'Technical error prevented Palestinian firefighters from entering Israel for ceremony'
Ten Palestinian firefighters had come to Israel's aid to fight the Carmel fire but three were not given entry permits to attend a ceremony honoring them.
The department for coordinating government activities in the territories expressed their regret for refusing entry to Palestinian firefighters who had helped fight the massive Carmel forest fire, blaming it on a 'technical error.'
In a public statement, the department requested that the incident not spiral into a scandal or "be blown out of proportion."
Israeli officials on Tuesday canceled a ceremony planned to honor the Palestinian firemen who assisted in battling the Carmel fire last week, after a number of crew members were refused permits to cross the border.
Palestinian Fire Services Commander Ahmed Rizik said that he and his staff were surprised to learn when they arrived at the checkpoint that only seven out of the ten firemen would be granted entry into Israel, although all of them had been allowed in at the time of the disaster.
The Israeli government statement read, "The delay in granting the permits occurred due to a technical error in the coordination between the two sides and in light of the fact that the request was submitted under time constraints."
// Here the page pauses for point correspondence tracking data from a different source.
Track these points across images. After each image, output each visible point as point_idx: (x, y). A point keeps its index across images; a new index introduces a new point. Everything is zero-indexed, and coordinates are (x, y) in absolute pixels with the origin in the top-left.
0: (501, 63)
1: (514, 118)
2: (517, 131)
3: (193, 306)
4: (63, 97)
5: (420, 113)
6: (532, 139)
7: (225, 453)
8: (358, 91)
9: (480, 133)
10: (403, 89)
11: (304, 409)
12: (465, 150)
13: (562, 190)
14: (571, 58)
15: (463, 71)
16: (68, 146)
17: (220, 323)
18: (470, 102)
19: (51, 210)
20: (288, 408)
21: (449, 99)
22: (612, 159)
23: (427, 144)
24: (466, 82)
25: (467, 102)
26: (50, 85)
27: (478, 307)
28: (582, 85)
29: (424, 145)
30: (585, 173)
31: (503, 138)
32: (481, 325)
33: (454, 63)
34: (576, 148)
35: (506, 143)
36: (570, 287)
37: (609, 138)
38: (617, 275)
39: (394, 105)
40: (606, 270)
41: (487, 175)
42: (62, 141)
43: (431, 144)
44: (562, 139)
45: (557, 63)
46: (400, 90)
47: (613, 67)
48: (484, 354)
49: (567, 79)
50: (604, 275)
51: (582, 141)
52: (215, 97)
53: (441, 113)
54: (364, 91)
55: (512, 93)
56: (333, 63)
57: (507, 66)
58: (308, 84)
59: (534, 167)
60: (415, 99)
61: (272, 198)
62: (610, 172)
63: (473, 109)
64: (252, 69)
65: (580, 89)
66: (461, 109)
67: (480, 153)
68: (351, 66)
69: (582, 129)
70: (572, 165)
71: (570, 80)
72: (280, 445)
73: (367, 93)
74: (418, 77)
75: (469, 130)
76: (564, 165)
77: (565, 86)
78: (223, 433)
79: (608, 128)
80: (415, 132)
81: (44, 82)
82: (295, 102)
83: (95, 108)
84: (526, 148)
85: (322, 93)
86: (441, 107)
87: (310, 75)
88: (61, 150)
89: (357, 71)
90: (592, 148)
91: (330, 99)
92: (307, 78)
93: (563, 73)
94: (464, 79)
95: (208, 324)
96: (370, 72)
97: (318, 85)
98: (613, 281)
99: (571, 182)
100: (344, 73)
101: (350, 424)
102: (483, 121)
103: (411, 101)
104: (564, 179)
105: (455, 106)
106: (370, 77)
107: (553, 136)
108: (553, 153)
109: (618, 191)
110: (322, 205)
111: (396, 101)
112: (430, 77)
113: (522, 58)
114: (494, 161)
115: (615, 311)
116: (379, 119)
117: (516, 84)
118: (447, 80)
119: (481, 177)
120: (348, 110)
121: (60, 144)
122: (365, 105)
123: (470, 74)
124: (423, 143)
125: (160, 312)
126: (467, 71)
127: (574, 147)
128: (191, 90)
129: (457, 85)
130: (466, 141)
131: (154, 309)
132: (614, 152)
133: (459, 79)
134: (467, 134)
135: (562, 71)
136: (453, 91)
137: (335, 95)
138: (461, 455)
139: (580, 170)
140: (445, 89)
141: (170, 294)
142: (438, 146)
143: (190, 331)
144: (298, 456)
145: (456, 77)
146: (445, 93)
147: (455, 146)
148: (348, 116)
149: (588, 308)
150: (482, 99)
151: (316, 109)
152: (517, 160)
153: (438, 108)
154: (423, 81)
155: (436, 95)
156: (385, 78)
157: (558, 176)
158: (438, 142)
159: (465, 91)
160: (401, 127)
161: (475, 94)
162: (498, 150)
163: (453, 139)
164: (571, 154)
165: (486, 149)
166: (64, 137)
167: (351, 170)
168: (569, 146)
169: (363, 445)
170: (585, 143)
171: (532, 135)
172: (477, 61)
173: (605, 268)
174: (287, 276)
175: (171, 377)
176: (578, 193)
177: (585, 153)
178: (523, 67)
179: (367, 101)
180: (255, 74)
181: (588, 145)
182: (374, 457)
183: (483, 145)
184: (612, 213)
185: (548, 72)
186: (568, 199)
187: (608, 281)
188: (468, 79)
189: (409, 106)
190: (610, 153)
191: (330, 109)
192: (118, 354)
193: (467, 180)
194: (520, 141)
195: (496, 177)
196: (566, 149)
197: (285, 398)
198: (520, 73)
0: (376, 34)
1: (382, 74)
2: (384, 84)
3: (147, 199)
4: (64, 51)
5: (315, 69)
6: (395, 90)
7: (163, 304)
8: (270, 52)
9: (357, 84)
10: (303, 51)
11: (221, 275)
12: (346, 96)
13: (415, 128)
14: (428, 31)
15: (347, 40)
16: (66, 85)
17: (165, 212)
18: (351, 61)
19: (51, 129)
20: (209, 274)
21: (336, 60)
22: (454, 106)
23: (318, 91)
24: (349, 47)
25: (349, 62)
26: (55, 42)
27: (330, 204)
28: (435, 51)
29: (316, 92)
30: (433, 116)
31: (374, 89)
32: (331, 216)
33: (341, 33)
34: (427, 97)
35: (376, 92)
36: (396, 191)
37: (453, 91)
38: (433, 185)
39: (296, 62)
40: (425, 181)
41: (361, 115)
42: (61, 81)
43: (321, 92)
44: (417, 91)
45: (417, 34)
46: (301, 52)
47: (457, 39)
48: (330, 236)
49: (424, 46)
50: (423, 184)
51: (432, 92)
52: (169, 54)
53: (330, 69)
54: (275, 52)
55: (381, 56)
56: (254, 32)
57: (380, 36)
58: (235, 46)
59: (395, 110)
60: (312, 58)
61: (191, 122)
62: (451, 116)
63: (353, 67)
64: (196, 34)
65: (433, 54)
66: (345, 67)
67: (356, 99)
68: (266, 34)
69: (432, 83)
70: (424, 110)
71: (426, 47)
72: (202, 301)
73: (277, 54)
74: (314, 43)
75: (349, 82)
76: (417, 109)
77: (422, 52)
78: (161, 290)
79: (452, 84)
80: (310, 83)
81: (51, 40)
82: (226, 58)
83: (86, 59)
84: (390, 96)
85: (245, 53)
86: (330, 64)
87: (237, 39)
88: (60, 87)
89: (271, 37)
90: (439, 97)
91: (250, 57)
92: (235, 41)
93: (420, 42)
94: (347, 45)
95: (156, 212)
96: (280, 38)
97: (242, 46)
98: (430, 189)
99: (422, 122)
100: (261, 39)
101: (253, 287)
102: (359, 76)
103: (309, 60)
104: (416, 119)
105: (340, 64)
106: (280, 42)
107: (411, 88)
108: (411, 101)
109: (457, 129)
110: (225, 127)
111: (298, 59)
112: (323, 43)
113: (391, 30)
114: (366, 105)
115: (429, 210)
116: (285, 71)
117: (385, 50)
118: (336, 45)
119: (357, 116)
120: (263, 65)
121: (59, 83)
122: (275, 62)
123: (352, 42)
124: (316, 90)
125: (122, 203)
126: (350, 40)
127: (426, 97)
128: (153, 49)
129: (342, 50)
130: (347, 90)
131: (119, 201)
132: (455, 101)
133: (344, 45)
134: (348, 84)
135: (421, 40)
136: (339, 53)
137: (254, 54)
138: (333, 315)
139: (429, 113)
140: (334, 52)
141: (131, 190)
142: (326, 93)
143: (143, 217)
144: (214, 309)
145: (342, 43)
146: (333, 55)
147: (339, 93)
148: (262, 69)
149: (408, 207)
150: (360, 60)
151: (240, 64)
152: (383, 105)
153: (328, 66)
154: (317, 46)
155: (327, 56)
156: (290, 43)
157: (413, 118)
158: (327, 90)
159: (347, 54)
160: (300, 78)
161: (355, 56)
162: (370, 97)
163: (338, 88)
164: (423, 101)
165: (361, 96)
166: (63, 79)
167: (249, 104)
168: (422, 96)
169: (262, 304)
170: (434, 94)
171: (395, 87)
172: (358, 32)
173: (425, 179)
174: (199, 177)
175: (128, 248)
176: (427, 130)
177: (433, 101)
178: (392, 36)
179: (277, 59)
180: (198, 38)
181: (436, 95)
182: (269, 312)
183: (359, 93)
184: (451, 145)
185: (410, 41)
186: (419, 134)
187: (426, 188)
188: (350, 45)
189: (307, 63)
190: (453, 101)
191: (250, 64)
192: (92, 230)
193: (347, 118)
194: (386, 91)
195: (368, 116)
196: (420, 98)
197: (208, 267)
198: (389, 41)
"It is important to note that the firefighting teams have attended formal ceremonies at the home of the president and at the foreign ministry in the last few days," they continued, adding, "The civil and defense cooperation between Israel and the Palestinian Authority will continue its operation."
Palestinian Prime Minister Salam Fayyad had called President Shimon Peres less than a day after the fire began to offer the aid of Palestinian firefighting teams.
The fire in which 43 Israelis were killed, ravaging forests outside the port of Haifa, caught Israel without enough firefighting equipment, and forced Prime Minister Benjamin Netanyahu to seek foreign help from about a dozen countries.